Art Historical Significance
The Light of the World is the most culturally influential Pre-Raphaelite painting and arguably the most widely distributed religious image produced in England since Hogarth. The large version's 1905-1907 world tour brought it before an estimated five million viewers across Canada, Australia, New Zealand, and South Africa - an audience unprecedented for any single artwork. The tour was organized as an explicitly evangelistic effort by its owner Sir William Ballot, and thousands of reproductions were distributed at venues. The painting thus represents one of the most successful uses of fine art as religious mission in modern history. Its influence on Victorian religious domestic culture - chromolithographic reproductions hung in millions of homes - shaped how Christ was visualized by an entire generation of English-speaking Protestants.

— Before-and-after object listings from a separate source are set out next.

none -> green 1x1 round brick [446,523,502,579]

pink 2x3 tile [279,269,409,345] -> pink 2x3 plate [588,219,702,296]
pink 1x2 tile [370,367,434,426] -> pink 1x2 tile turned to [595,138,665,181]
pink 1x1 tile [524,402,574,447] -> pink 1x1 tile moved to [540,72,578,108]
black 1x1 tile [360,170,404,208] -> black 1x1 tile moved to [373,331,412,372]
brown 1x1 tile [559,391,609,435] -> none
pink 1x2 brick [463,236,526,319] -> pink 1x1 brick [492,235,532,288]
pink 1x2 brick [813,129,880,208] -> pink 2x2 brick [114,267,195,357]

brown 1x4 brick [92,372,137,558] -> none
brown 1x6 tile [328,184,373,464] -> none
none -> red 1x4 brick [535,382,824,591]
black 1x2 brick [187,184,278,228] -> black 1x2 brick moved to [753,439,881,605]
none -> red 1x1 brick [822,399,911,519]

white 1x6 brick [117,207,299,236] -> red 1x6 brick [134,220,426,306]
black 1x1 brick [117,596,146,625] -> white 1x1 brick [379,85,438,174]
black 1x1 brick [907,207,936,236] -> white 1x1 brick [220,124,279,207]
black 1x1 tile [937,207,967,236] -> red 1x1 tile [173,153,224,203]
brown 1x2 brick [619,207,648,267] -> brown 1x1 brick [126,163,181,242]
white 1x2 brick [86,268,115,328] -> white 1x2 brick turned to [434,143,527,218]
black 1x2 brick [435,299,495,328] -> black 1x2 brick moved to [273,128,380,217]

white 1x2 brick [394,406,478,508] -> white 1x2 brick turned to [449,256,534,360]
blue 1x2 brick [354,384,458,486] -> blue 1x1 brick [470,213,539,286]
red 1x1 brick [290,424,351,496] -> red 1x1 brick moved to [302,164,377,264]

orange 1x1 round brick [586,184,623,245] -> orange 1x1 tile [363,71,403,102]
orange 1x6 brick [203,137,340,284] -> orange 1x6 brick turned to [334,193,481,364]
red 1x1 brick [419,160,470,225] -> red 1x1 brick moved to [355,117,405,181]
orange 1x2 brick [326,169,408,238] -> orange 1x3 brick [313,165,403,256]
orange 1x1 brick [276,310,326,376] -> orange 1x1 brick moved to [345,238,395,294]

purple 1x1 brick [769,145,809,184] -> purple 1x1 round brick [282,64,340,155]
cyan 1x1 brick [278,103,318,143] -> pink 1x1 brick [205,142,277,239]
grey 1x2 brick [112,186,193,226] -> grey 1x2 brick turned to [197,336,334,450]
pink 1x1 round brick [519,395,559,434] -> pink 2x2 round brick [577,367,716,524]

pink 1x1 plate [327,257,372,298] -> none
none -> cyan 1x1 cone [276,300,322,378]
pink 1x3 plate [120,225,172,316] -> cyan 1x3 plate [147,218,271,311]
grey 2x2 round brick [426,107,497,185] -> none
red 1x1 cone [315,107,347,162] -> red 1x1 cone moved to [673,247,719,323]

Theological Interpretations
The painting's theological argument is Arminian rather than Calvinist: salvation requires the soul's free cooperation with the divine initiative. Christ knocks but does not force entry; the door must be opened from within. This emphasis on free response was entirely in keeping with the broadly evangelical Anglican culture of Victorian England and with the revivalist movements (Moody and Sankey had their greatest English tours in the 1870s-1880s) that used the painting's imagery in their campaigns. For Catholic viewers the painting also resonates: the lantern of conscience, the invitation to supplication, and the sacerdotal vestments all connect to Catholic traditions of examination of conscience. The painting thus proved remarkably ecumenical, serving as a devotional image across Protestant and Catholic traditions.
Legacy
The Light of the World is one of the ten or twenty most recognized religious paintings in the world and continues to generate reproductions, parodies, and appropriations. It directly inspired Holman Hunt's subsequent biblical typological works and influenced the entire tradition of Protestant religious art in the British Empire and America. Twentieth-century artists have engaged it critically - it appears in discussions of kitsch versus genuine religious art - but its emotional power continues to make it a genuinely devotional object for millions. The work at Keble College remains one of the most visited artworks in Oxford.
Visiting the Work
The original first version hangs in the chapel of Keble College, Oxford, and is accessible to the public during college visiting hours. The large version is in St Paul's Cathedral, London, in the south transept ambulatory. The Manchester Art Gallery version provides the best opportunity for close examination of detail, as it is in a standard gallery setting with good lighting. All three versions are periodically lent for exhibitions.